Waigeo rainbowfish
- Conservation status: Least Concern (IUCN 3.1)

Scientific classification
- Kingdom: Animalia
- Phylum: Chordata
- Class: Actinopterygii
- Order: Atheriniformes
- Family: Melanotaeniidae
- Genus: Melanotaenia
- Species: M. catherinae
- Binomial name: Melanotaenia catherinae (de Beaufort, 1910)
- Synonyms: Rhombatractus catherinae de Beaufort, 1910

= Waigeo rainbowfish =

- Authority: (de Beaufort, 1910)
- Conservation status: LC
- Synonyms: Rhombatractus catherinae de Beaufort, 1910

Species of fish

The Waigeo rainbowfish (Melanotaenia catherinae) is a species of rainbowfish in the subfamily Melanotaeniinae.

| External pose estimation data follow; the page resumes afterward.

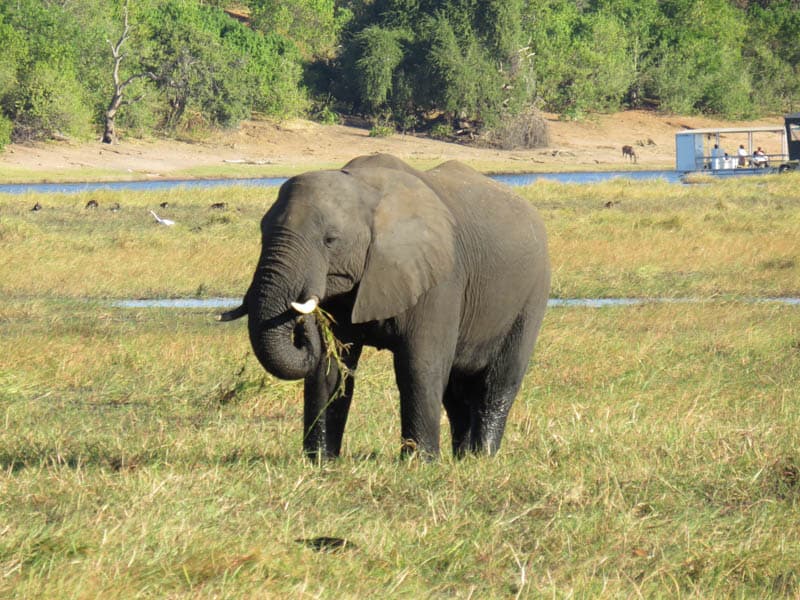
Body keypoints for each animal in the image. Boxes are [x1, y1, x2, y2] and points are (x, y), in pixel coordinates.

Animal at [220, 155, 552, 460]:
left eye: (330, 240)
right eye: (262, 231)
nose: (306, 317)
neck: (365, 189)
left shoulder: (438, 278)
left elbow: (419, 366)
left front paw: (419, 464)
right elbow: (330, 368)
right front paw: (320, 462)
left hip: (532, 295)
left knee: (498, 385)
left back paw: (482, 457)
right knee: (456, 392)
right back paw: (462, 458)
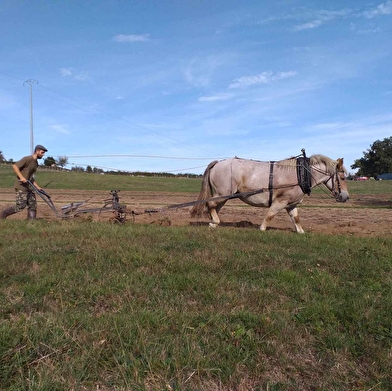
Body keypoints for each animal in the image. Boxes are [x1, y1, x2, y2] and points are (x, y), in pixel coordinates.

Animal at [190, 153, 350, 234]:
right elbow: (270, 215)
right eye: (342, 178)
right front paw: (262, 228)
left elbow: (296, 219)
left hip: (223, 195)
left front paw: (300, 231)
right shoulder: (281, 201)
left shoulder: (291, 204)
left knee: (214, 207)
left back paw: (213, 222)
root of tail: (218, 163)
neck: (300, 174)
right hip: (223, 193)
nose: (346, 197)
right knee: (210, 204)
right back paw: (215, 221)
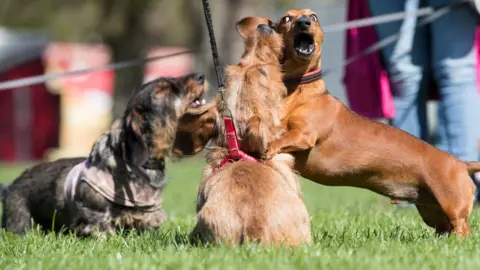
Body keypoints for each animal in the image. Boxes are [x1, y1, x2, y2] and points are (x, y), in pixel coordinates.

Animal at [262, 9, 480, 235]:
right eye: (286, 19)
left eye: (313, 17)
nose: (304, 22)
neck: (299, 89)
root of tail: (462, 164)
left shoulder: (304, 134)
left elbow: (283, 138)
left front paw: (270, 148)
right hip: (431, 210)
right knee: (443, 228)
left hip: (453, 205)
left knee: (462, 228)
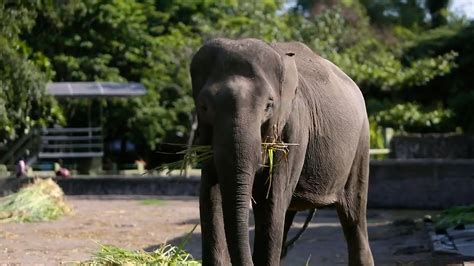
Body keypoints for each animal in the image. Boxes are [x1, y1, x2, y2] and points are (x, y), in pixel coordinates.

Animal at [190, 38, 374, 266]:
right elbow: (209, 195)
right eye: (204, 107)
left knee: (353, 214)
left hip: (361, 143)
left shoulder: (294, 130)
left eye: (268, 105)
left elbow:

It is endemic to West Papua in Indonesia. It reaches a maximum length of around 7.5 cm. This species was described as Rhombatractus catherinae in 1910 by Lieven Ferdinand de Beaufort from a type locality which was given as a rivulet flowing into the Rabial River in Waigeo. de Beaufort gave this species the specific name catherinae to honour his wife, Catherine, who had assisted him on the expedition on which the type was collected.